= ENTRIES SHOWN =
_ _ _
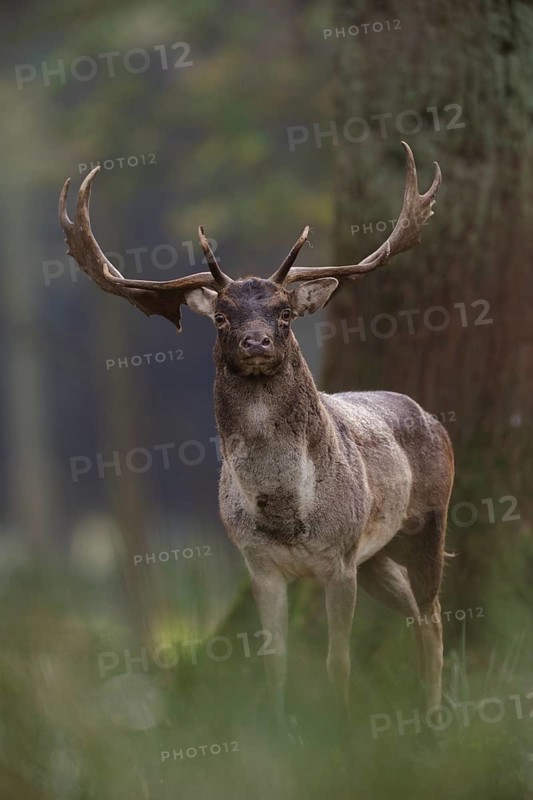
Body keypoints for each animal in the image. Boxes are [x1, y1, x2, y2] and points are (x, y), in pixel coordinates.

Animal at [59, 142, 454, 729]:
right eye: (222, 317)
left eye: (285, 312)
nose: (256, 342)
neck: (286, 511)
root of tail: (431, 417)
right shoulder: (259, 565)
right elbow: (275, 661)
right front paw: (283, 728)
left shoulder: (339, 558)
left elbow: (338, 659)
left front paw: (340, 727)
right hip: (377, 555)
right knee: (414, 612)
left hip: (429, 518)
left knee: (432, 615)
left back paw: (435, 718)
_ _ _
= WHAT NEEDS TO BE DONE =
For this exercise, transcribe the entries above exactly, without any pictures.

= WRITTEN SOLUTION =
Body keypoints for each animal in the image. Boxes are [x1, y1, x2, y2] and points are (x, y), in pixel coordinates.

Animal at [59, 142, 454, 729]:
right eye: (222, 317)
left eye: (285, 312)
nose: (256, 342)
neck: (286, 511)
root of tail: (431, 417)
right shoulder: (259, 565)
right elbow: (275, 661)
right front paw: (283, 728)
left shoulder: (339, 558)
left elbow: (338, 659)
left front paw: (340, 727)
right hip: (377, 555)
right knee: (414, 612)
left hip: (429, 518)
left knee: (432, 615)
left back paw: (435, 718)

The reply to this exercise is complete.